* What you have to do: State only how many lines below include the string "will".

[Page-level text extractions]
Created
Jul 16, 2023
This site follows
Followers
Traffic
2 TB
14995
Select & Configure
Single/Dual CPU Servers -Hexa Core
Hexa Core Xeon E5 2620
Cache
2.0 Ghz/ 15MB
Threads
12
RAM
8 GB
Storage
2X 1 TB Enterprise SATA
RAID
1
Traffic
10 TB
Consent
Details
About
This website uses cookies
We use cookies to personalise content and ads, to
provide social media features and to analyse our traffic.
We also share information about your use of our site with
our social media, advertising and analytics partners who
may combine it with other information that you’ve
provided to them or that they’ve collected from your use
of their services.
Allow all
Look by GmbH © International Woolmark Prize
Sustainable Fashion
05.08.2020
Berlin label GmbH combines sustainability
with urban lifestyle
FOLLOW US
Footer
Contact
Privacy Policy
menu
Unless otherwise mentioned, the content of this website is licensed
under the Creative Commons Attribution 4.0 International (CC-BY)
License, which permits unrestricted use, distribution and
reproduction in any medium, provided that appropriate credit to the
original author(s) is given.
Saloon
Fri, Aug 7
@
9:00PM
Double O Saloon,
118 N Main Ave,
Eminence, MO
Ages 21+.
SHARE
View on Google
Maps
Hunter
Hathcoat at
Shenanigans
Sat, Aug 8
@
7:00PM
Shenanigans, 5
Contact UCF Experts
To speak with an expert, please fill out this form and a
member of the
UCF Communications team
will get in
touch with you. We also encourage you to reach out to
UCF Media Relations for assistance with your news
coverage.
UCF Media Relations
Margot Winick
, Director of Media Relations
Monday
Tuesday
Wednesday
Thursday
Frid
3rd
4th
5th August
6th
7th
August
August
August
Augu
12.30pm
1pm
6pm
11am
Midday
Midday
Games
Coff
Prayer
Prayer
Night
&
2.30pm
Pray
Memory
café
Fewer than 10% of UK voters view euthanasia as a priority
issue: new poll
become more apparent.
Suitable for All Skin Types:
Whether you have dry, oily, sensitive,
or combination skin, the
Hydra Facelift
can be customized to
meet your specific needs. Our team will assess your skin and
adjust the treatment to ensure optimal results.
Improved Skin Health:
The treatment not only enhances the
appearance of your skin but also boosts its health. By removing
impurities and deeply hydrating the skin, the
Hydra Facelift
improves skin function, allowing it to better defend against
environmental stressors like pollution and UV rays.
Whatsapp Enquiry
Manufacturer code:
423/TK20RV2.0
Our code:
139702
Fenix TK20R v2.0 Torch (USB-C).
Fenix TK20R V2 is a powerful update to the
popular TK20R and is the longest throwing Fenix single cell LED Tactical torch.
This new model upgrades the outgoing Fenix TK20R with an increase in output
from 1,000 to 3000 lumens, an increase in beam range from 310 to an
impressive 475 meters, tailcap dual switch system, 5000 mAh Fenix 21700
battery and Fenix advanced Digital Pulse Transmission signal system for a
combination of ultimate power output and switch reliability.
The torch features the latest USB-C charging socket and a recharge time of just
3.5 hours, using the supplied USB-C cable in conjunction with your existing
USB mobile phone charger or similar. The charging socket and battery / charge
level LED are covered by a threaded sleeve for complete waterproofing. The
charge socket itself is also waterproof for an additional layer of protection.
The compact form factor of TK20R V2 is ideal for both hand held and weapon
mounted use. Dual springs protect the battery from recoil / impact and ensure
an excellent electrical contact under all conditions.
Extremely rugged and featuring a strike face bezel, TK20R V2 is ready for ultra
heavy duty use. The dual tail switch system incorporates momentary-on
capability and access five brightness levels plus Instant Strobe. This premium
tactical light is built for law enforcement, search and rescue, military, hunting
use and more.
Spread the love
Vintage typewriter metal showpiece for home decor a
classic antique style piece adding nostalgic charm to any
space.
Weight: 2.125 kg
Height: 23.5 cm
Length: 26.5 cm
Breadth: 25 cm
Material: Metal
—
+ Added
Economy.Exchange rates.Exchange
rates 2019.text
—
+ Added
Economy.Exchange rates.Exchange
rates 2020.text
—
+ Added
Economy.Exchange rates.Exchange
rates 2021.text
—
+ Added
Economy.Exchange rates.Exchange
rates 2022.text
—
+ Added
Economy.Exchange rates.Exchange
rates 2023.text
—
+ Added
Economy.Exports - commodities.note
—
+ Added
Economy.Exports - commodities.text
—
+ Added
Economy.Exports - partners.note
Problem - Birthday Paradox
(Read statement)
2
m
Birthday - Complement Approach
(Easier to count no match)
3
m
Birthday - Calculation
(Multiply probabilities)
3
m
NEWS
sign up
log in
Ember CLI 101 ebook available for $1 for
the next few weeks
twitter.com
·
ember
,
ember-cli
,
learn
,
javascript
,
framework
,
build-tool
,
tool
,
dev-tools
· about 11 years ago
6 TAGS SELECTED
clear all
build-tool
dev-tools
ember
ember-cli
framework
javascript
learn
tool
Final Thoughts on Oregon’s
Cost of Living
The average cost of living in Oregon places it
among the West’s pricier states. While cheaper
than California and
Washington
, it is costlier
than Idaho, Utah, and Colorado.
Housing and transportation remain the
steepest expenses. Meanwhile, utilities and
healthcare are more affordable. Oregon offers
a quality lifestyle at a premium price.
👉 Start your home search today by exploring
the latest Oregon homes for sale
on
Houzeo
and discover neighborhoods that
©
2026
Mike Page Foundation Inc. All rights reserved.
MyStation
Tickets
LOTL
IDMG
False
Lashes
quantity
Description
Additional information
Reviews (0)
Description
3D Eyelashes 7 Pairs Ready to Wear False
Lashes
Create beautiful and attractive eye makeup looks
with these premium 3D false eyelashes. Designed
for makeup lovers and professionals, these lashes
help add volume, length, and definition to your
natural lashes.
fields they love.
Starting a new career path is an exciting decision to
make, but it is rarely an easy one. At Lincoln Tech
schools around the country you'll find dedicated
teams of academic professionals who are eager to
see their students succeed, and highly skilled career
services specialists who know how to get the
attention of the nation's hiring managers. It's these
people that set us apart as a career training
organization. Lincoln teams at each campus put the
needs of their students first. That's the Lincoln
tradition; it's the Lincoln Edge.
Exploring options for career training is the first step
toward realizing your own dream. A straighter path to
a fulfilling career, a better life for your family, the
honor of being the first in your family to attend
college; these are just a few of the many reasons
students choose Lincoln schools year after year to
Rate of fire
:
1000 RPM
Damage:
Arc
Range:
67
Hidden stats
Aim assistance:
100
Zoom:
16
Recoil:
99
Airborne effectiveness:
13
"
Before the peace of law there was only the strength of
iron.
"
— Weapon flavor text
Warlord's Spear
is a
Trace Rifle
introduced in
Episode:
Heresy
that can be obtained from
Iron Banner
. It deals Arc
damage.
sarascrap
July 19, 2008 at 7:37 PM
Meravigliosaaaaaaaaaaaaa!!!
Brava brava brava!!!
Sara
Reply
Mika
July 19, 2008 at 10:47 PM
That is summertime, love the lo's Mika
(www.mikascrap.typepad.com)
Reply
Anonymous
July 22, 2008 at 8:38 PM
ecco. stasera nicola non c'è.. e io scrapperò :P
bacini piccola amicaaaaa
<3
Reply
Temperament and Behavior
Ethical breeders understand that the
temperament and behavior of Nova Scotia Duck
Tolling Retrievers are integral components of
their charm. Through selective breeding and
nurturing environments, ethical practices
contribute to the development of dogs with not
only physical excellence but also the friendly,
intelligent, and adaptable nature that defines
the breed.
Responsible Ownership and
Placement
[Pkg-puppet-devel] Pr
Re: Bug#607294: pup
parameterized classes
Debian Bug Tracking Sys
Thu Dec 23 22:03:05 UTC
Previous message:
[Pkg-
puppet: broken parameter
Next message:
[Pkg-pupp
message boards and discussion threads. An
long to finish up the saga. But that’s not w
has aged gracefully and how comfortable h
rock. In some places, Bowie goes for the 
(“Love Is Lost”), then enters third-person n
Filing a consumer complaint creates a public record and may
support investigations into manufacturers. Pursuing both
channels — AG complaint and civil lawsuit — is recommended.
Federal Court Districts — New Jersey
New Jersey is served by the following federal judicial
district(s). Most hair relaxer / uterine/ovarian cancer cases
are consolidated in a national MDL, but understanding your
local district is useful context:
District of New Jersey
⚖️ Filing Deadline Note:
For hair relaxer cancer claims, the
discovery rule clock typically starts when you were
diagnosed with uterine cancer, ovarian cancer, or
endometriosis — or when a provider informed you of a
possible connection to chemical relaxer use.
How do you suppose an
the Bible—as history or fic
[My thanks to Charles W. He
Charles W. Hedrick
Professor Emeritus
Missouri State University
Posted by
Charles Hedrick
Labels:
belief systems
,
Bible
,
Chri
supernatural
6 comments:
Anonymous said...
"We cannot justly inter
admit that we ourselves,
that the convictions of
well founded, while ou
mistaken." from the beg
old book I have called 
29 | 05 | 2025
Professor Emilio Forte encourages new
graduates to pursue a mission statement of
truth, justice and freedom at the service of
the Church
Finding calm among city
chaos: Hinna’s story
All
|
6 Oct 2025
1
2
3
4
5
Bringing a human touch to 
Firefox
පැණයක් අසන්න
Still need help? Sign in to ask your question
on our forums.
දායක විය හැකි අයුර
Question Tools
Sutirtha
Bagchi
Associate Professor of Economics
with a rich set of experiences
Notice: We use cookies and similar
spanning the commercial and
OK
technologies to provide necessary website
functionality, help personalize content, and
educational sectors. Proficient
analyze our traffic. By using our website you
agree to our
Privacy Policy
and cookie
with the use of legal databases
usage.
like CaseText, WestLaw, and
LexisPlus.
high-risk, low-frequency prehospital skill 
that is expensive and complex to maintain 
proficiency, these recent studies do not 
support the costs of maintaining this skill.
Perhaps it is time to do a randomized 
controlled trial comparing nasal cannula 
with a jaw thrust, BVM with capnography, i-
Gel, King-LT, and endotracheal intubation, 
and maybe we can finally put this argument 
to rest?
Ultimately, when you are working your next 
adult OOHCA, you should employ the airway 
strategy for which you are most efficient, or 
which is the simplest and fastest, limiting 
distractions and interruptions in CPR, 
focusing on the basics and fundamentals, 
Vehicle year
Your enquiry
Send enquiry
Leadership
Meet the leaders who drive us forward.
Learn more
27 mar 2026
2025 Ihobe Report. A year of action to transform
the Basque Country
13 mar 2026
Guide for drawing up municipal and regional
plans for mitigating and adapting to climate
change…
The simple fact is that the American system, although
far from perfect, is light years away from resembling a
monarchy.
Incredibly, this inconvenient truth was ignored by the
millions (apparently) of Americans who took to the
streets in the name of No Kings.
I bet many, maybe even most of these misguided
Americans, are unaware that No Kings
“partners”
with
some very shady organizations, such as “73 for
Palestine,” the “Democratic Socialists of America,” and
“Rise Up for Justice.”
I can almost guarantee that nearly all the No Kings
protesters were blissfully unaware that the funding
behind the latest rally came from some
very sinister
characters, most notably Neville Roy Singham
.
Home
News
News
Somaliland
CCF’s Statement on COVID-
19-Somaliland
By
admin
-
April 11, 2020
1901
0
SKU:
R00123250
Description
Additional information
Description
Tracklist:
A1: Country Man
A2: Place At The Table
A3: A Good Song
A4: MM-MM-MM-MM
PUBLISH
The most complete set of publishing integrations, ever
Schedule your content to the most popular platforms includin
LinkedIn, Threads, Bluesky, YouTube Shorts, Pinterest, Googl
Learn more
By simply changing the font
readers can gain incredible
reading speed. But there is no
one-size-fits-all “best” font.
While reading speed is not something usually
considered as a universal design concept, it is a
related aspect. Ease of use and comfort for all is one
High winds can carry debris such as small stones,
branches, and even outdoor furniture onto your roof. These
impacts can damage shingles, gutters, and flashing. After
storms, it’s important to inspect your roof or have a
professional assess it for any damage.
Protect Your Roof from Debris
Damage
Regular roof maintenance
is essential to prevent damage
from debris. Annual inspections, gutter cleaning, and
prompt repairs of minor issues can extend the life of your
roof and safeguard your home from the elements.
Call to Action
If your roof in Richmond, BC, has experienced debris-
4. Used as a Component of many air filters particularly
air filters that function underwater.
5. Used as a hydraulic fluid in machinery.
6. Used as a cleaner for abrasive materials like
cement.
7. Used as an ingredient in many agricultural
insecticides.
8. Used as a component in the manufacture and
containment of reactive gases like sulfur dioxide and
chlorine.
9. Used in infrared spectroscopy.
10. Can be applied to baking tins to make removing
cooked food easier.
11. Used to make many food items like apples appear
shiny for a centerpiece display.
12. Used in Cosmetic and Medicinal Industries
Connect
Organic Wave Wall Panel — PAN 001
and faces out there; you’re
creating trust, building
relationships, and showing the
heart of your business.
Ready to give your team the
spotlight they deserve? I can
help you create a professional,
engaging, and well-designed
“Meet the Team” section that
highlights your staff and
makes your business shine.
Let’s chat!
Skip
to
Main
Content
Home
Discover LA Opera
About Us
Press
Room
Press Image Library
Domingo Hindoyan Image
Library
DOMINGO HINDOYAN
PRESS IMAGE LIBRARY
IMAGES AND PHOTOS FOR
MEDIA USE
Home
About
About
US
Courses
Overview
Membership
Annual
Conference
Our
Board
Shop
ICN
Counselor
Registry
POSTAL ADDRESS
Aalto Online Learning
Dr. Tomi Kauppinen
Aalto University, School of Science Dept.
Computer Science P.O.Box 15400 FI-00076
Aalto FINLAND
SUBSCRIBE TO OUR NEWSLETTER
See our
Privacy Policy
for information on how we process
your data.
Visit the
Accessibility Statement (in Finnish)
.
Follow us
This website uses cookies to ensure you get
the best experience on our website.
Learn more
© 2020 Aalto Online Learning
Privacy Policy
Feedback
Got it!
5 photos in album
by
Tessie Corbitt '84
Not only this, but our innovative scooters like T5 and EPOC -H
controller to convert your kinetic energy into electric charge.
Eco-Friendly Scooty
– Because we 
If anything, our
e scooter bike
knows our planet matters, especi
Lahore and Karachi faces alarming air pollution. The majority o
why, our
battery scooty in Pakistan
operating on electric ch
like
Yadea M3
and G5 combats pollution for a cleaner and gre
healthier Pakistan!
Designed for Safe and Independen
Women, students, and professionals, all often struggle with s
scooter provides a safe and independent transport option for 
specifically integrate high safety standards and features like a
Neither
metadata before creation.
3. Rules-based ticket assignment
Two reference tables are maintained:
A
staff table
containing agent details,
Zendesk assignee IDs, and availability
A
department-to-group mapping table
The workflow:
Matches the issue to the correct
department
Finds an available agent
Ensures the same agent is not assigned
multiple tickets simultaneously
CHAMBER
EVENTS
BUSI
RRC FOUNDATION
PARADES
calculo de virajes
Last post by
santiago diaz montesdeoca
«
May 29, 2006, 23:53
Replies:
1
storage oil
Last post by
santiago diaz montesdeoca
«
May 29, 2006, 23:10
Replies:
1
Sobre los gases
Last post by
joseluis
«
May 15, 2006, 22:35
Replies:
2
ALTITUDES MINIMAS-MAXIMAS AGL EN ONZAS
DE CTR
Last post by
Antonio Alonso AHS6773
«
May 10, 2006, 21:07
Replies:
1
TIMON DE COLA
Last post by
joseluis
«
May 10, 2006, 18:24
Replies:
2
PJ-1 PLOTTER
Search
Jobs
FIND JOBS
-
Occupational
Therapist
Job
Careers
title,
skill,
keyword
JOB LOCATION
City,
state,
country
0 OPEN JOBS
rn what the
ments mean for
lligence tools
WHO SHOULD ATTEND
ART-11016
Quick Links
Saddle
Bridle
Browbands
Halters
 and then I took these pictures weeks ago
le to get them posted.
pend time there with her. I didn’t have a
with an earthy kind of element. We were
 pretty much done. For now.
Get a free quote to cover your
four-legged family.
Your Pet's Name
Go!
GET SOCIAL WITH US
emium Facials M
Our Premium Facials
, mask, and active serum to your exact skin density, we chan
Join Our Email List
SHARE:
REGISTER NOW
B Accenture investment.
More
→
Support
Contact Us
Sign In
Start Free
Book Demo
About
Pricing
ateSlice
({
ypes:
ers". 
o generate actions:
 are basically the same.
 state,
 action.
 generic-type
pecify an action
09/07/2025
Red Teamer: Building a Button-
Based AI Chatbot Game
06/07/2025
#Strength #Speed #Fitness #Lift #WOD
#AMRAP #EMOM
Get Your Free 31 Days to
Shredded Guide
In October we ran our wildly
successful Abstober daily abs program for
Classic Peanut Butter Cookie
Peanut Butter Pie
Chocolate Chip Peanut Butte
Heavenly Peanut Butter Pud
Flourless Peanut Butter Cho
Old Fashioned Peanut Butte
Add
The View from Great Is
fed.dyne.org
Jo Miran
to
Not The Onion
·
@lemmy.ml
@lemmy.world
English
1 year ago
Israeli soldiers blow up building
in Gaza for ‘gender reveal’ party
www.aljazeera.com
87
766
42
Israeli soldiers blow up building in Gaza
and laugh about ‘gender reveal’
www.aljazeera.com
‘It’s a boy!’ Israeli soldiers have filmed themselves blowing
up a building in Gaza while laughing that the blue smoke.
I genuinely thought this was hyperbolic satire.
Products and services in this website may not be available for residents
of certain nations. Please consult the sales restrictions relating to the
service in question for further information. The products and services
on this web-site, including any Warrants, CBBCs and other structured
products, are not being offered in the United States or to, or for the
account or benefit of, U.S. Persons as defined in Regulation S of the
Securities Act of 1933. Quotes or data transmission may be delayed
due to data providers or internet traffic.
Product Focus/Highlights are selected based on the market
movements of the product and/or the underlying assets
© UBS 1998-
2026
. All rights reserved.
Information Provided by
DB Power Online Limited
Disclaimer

* Answer to this task: 2